(Transcribed page contents)
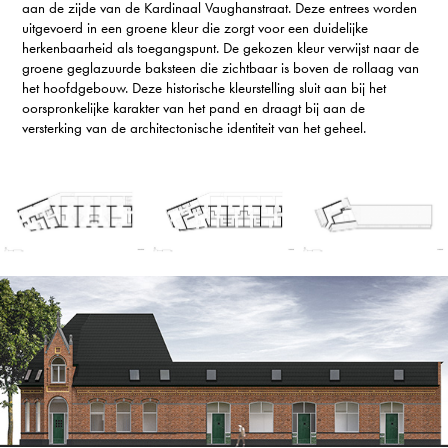
aan de zijde van de Kardinaal Vaughanstraat. Deze entrees worden
uitgevoerd in een groene kleur die zorgt voor een duidelijke
herkenbaarheid als toegangspunt. De gekozen kleur verwijst naar de
groene geglazuurde baksteen die zichtbaar is boven de rollaag van
het hoofdgebouw. Deze historische kleurstelling sluit aan bij het
oorspronkelijke karakter van het pand en draagt bij aan de
versterking van de architectonische identiteit van het geheel.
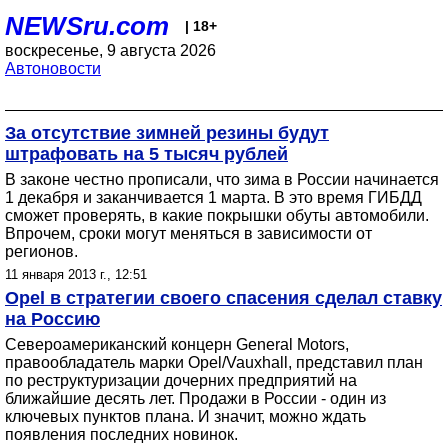
NEWSru.com
| 18+
воскресенье, 9 августа 2026
Автоновости
За отсутствие зимней резины будут
штрафовать на 5 тысяч рублей
В законе честно прописали, что зима в России начинается
1 декабря и заканчивается 1 марта. В это время ГИБДД
сможет проверять, в какие покрышки обуты автомобили.
Впрочем, сроки могут меняться в зависимости от
регионов.
11 января 2013 г., 12:51
Opel в стратегии своего спасения сделал ставку
на Россию
Североамериканский концерн General Motors,
правообладатель марки Opel/Vauxhall, представил план
по реструктуризации дочерних предприятий на
ближайшие десять лет. Продажи в России - один из
ключевых пунктов плана. И значит, можно ждать
появления последних новинок.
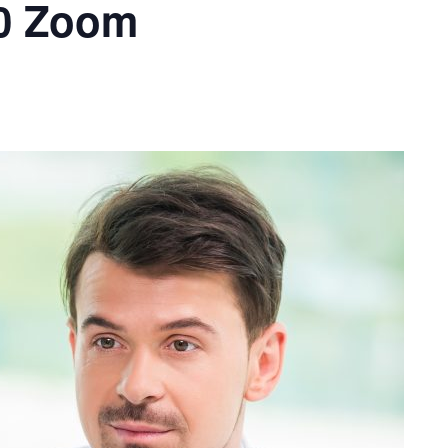
00 Zoom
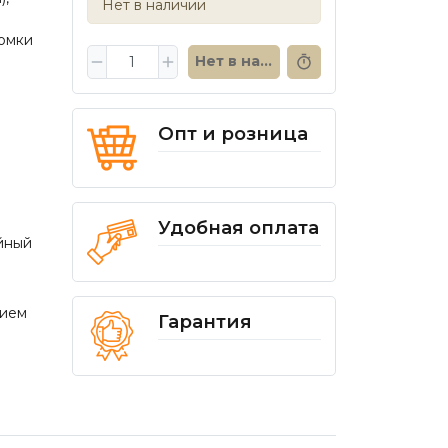
Нет в наличии
омки
Нет в наличии
Опт и розница
Удобная оплата
йный
нием
Гарантия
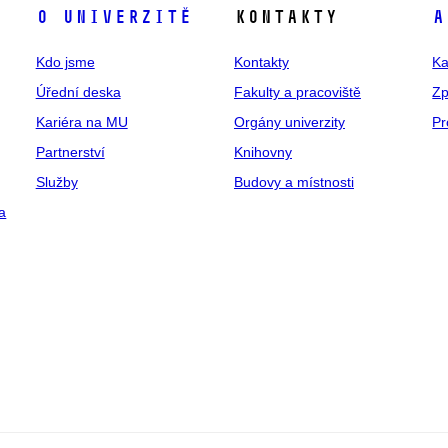
O univerzitě
Kontakty
A
Kdo jsme
Kontakty
Ka
Úřední deska
Fakulty a pracoviště
Zp
Kariéra na MU
Orgány univerzity
Pr
Partnerství
Knihovny
Služby
Budovy a místnosti
a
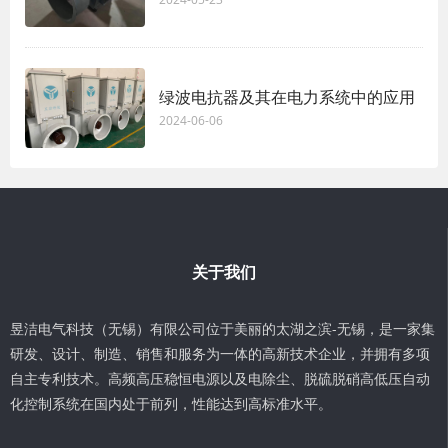
绿波电抗器及其在电力系统中的应用
2024-06-06
关于我们
昱洁电气科技（无锡）有限公司位于美丽的太湖之滨-无锡，是一家集
研发、设计、制造、销售和服务为一体的高新技术企业，并拥有多项
自主专利技术。高频高压稳恒电源以及电除尘、脱硫脱硝高低压自动
化控制系统在国内处于前列，性能达到高标准水平。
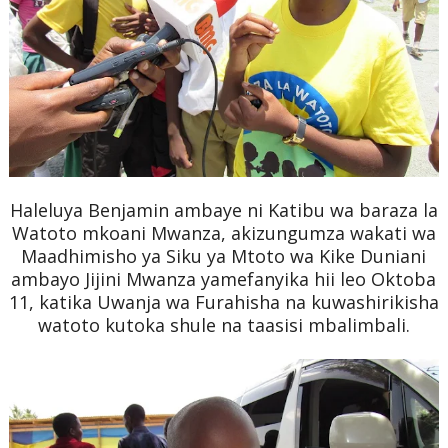
Haleluya Benjamin ambaye ni Katibu wa baraza la
Watoto mkoani Mwanza,
akizungumza wakati wa
Maadhimisho ya Siku ya Mtoto wa Kike Duniani
ambayo Jijini Mwanza yamefanyika hii leo Oktoba
11, katika Uwanja wa Furahisha na kuwashirikisha
watoto kutoka shule na taasisi mbalimbali.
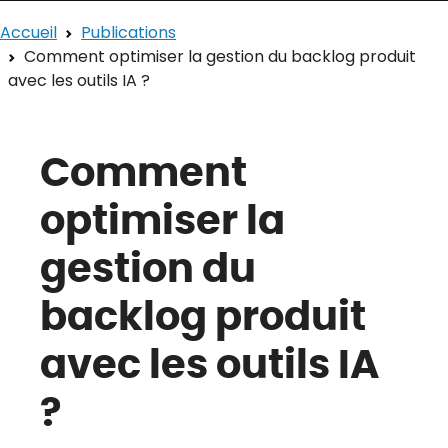
Accueil
Publications
Comment optimiser la gestion du backlog produit
avec les outils IA ?
Comment
optimiser la
gestion du
backlog produit
avec les outils IA
?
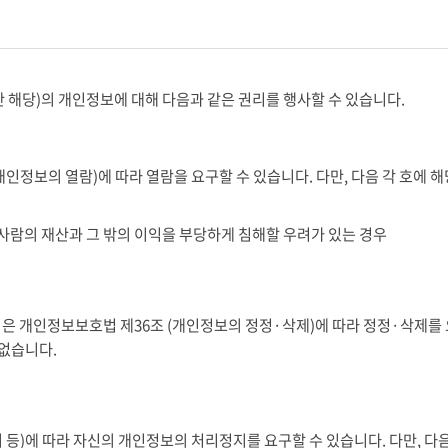
 해당)의 개인정보에 대해 다음과 같은 권리를 행사할 수 있습니다.
정보의 열람)에 따라 열람을 요구할 수 있습니다. 다만, 다음 각 호에 
 사람의 재산과 그 밖의 이익을 부당하게 침해할 우려가 있는 경우
 개인정보보호법 제36조 (개인정보의 정정·삭제)에 따라 정정·삭제를 요
 없습니다.
등)에 따라 자신의 개인정보의 처리정지를 요구할 수 있습니다. 다만, 다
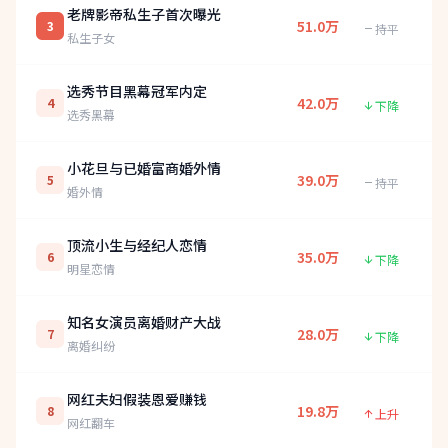
老牌影帝私生子首次曝光
51.0万
3
持平
私生子女
选秀节目黑幕冠军内定
42.0万
4
下降
选秀黑幕
小花旦与已婚富商婚外情
39.0万
5
持平
婚外情
顶流小生与经纪人恋情
35.0万
6
下降
明星恋情
知名女演员离婚财产大战
28.0万
7
下降
离婚纠纷
网红夫妇假装恩爱赚钱
19.8万
8
上升
网红翻车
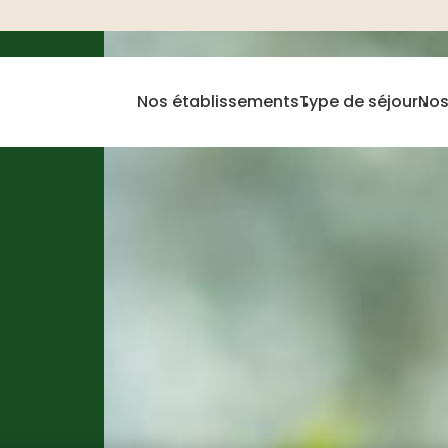
Nos établissements
Type de séjour
Nos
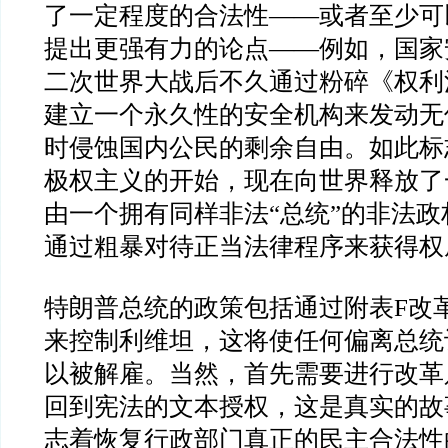
了一定程度的合法性
——
或者至少可
提出更强有力的论点
——
例如，国家
二次世界大战后不久通过粉碎《权利
建立一个永久性的安全机构来发动无
时侵蚀国内公民的剩余自由。如此标
极权主义的开始，现在向世界释放了
由一个拥有同样非法
“
总统
”
的非法政
通过粗暴对待正当法律程序来获得权
特朗普总统的政策包括通过附表
F
改
来控制利维坦，这将使任何偏离总统
以被解雇。当然，首先需要进行改革
回到宪法的文本授权，这是真实的故
志着恢复行政部门真正的民主合法性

▸ **AIM OF THE EXERCISE**
Provide only the number of lines above that contain the word "Comment".

▸ **ANSWER AREA**
2